HUD Secretary Shaun Donovan said bank practices that lead to delays on modification decisions for borrowers “can cause enormous harm” for households.

Tom Miller, Iowa attorney general, said delays in processing applications for mortgage modifications “can serve as a proxy” for the myriad problems that have plagued the mortgage industry in the wake of record defaults and home seizures since the housing bubble burst a few years ago.

Delays in processing mortgage modification requests “are the number one problem in servicing today,” one official said.

It’s unclear how the proposed changes could affect the roughly half of U.S. home loans that are owned or guaranteed by government-backed mortgage financiers Fannie Mae and Freddie Mac.

Fannie Mae and Freddie Mac prevent companies that service their mortgages from pursuing foreclosure within the first 120 days of a borrower falling behind on payments, so long as the homeowner and the mortgage servicer are “engaged in a good-faith effort to resolve the delinquency.”

Companies that service Fannie Mae and Freddie Mac mortgages also have begun to automatically offer distressed borrowers trial loan modifications that would become permanent upon three consecutive timely payments.
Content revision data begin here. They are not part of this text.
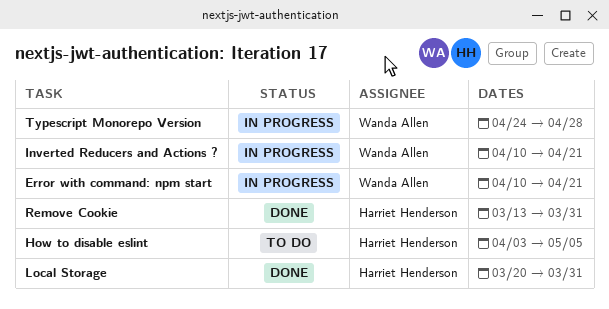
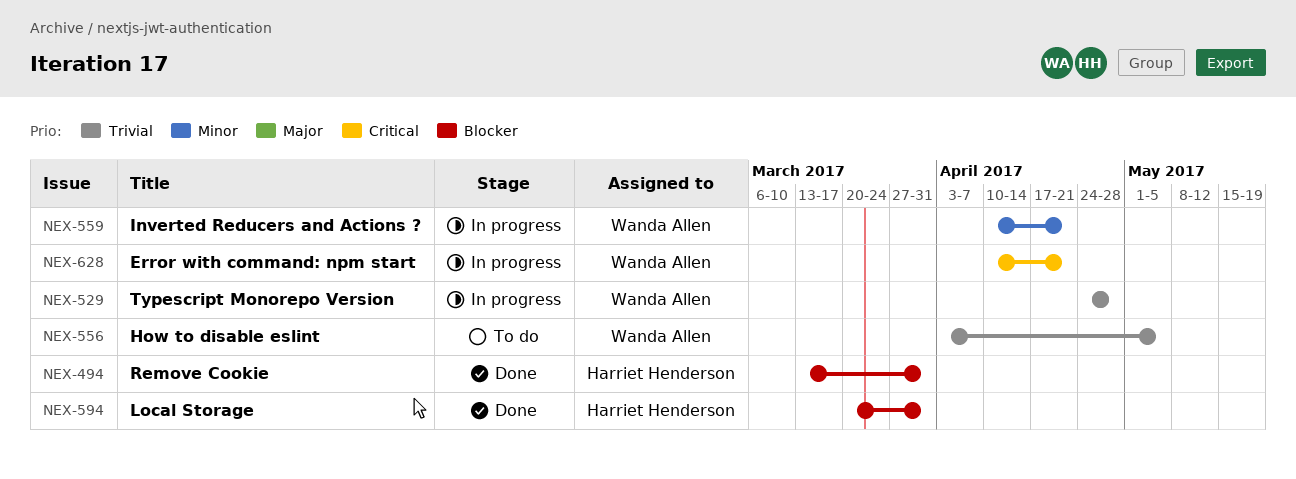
How to disable eslint, owner: Harriet Henderson -> Wanda Allen

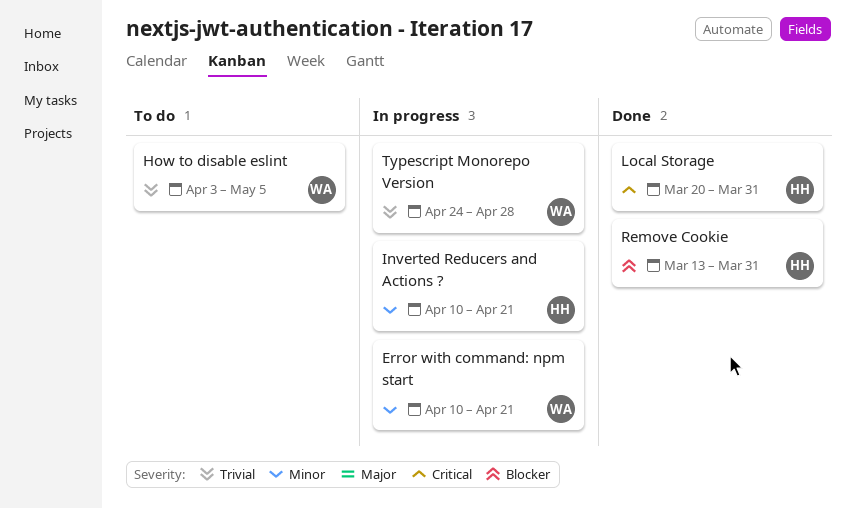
Error with command: npm start, priority: Critical -> Minor
Inverted Reducers and Actions ?, owner: Wanda Allen -> Harriet Henderson
Local Storage, priority: Blocker -> Critical

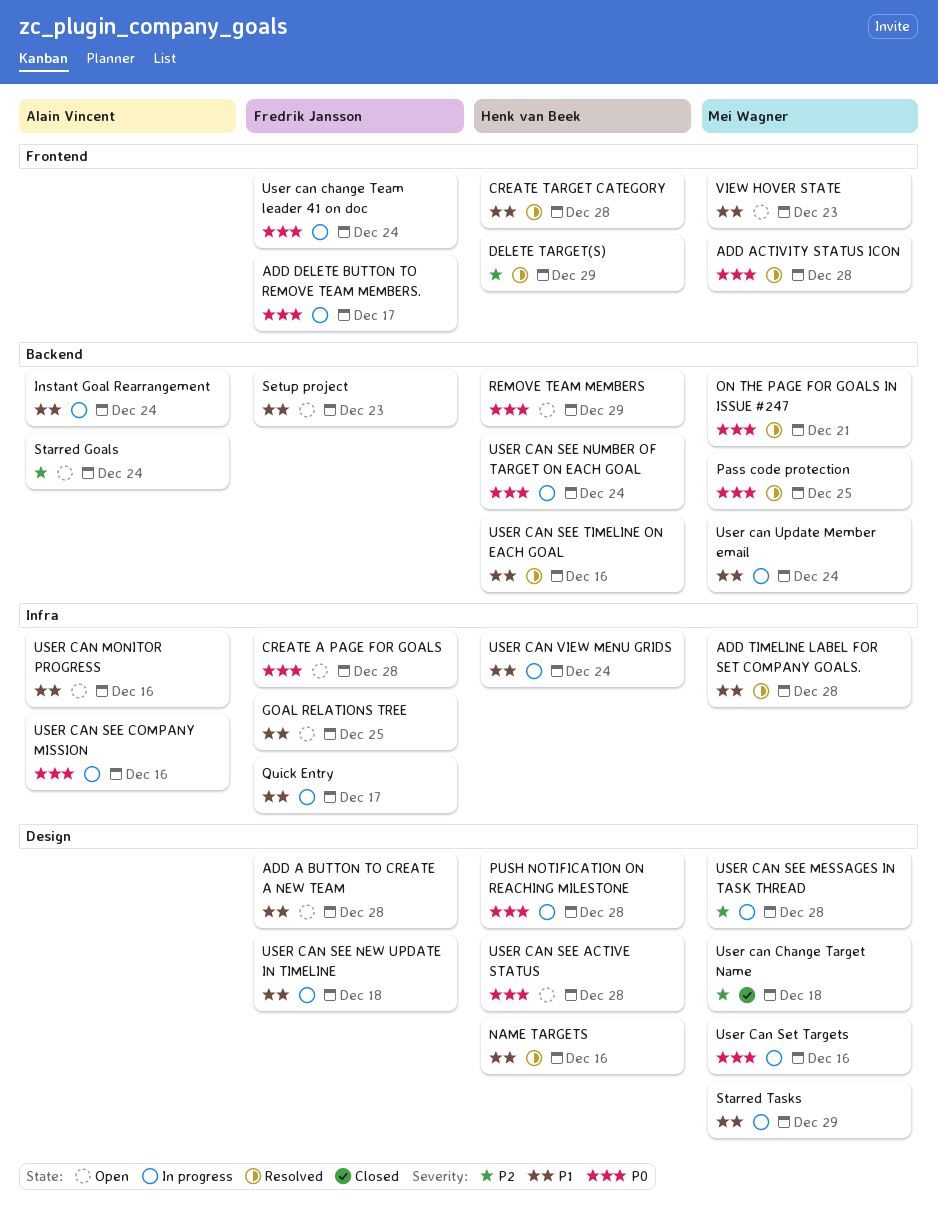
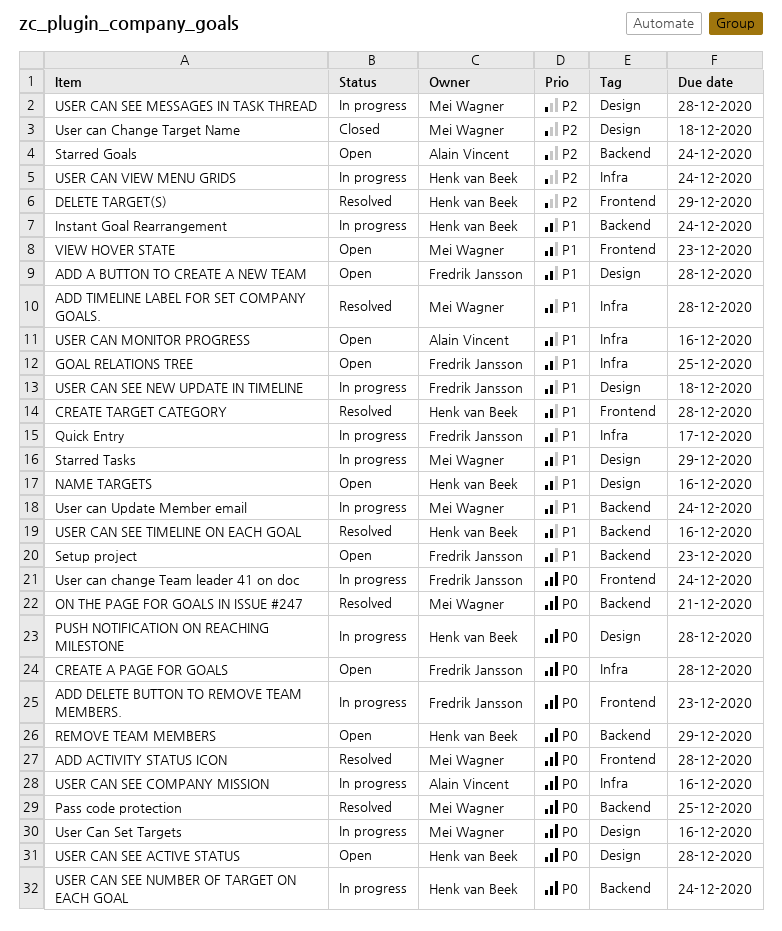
ADD DELETE BUTTON TO REMOVE TEAM MEMBERS., due: Dec 17 -> Dec 23
Instant Goal Rearrangement, owner: Alain Vincent -> Henk van Beek
NAME TARGETS, status: Resolved -> Open
USER CAN VIEW MENU GRIDS, priority: P1 -> P2

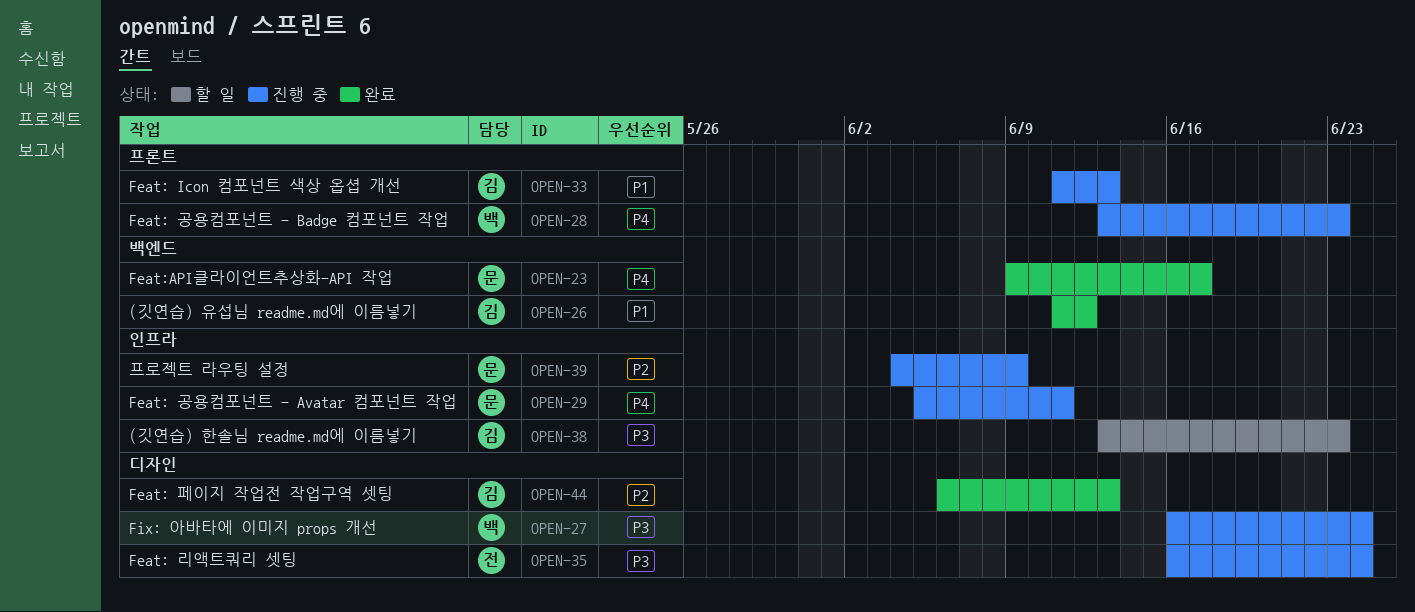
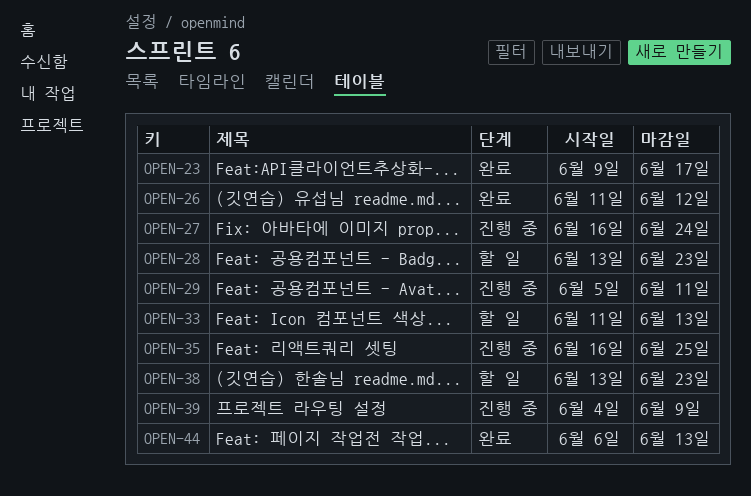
OPEN-28, status: 진행 중 -> 할 일
OPEN-33, status: 진행 중 -> 할 일
OPEN-35, due: Jun 24 -> Jun 25

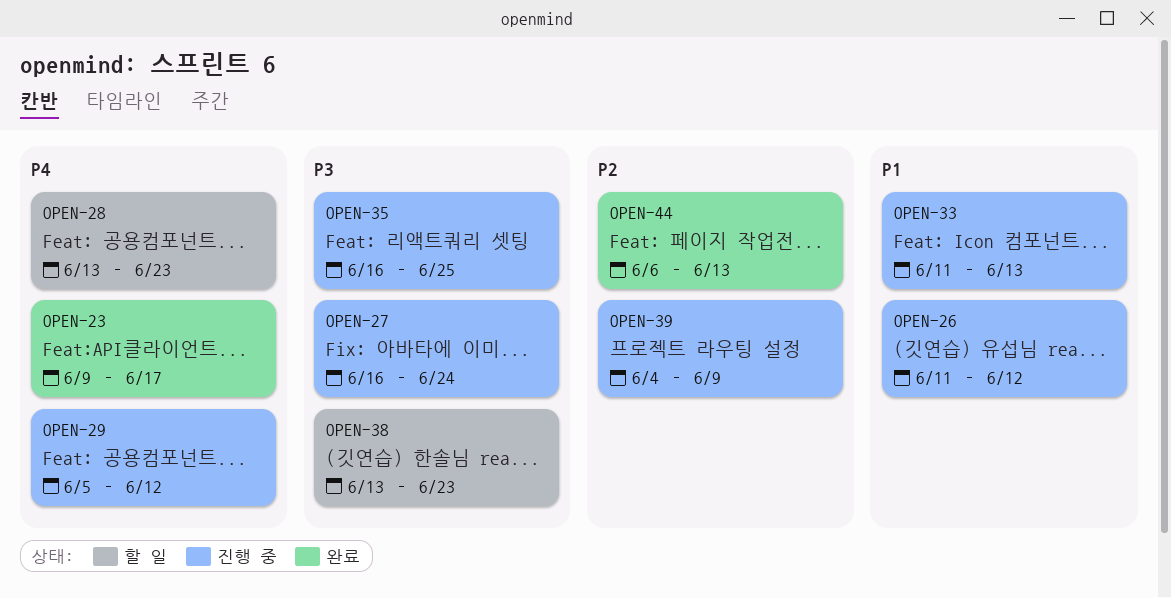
OPEN-26, status: 완료 -> 진행 중
OPEN-29, due: Jun 11 -> Jun 12
OPEN-33, status: 할 일 -> 진행 중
Under the terms of their program, which officially begins July 1, borrowers do not have to submit documents and application materials to obtain a reduced monthly payment requirement.

Borrowers are encouraged to seek better modification offers by formally applying through their mortgage servicers, however.

The panel of regulators and prosecutors overseeing the settlement may strike a deal with the banks to tighten up the dual-tracking restrictions. Or, Smith may begin to grade the banks’ compliance with the settlement’s provisions in a way that would effectively achieve the same outcome. Smith’s team is looking to implement up to four new tests that would be used to grade the banks’ compliance.

Two would involve testing the effectiveness of banks’ implementation of a requirement to provide a “single point of contact” for distressed borrowers looking to avert foreclosure, Smith said. Another would involve modification requests, while a fourth would grade how well the banks are correctly updating borrowers’ account information as they pursue foreclosure alternatives such as loan modifications.

Smith said he hopes to finalize the details within a month.